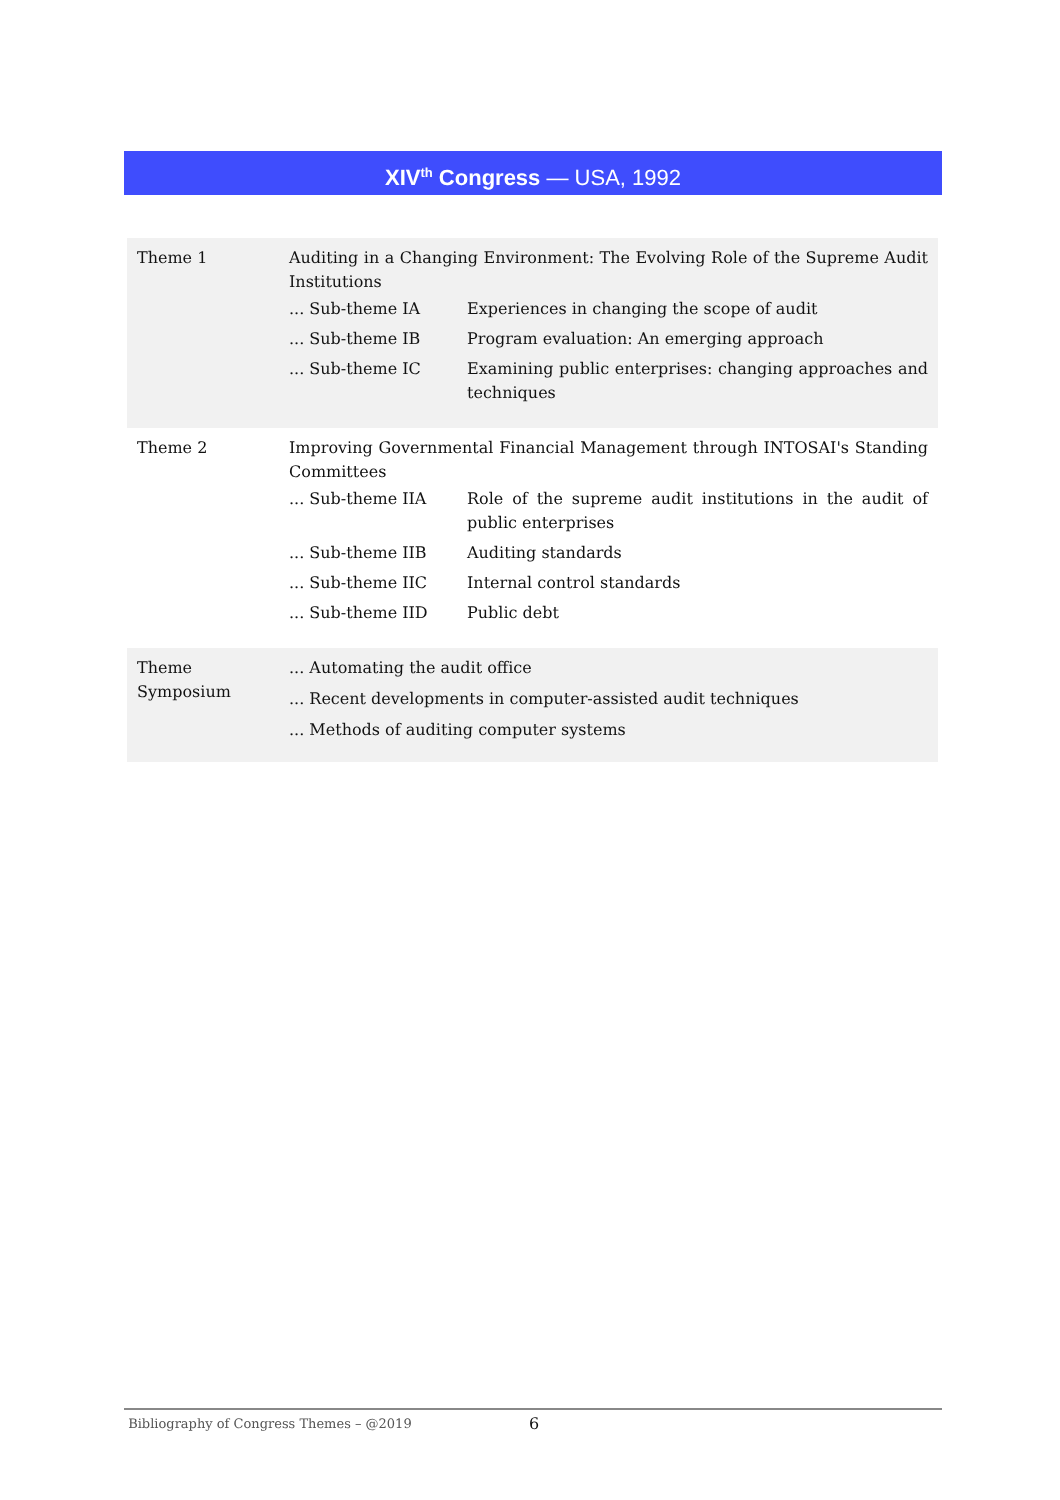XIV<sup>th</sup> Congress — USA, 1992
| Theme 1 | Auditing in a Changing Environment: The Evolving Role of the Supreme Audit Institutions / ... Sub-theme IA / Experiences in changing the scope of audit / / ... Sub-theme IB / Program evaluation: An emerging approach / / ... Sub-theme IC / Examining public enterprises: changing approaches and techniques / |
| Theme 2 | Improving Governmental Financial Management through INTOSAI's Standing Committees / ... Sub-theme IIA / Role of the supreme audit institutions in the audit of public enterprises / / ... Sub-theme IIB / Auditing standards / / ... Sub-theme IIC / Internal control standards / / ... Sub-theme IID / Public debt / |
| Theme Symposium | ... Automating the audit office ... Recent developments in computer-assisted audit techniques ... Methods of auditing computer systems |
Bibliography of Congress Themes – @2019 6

=====

» **BRIEF**: All records should be output exactly, with the pictures left out.

» **ANSWER TO THIS TASK**:
XIV<sup>th</sup> Congress — USA, 1992
| Theme 1 | Auditing in a Changing Environment: The Evolving Role of the Supreme Audit Institutions / ... Sub-theme IA / Experiences in changing the scope of audit / / ... Sub-theme IB / Program evaluation: An emerging approach / / ... Sub-theme IC / Examining public enterprises: changing approaches and techniques / |
| Theme 2 | Improving Governmental Financial Management through INTOSAI's Standing Committees / ... Sub-theme IIA / Role of the supreme audit institutions in the audit of public enterprises / / ... Sub-theme IIB / Auditing standards / / ... Sub-theme IIC / Internal control standards / / ... Sub-theme IID / Public debt / |
| Theme Symposium | ... Automating the audit office ... Recent developments in computer-assisted audit techniques ... Methods of auditing computer systems |
Bibliography of Congress Themes – @2019 6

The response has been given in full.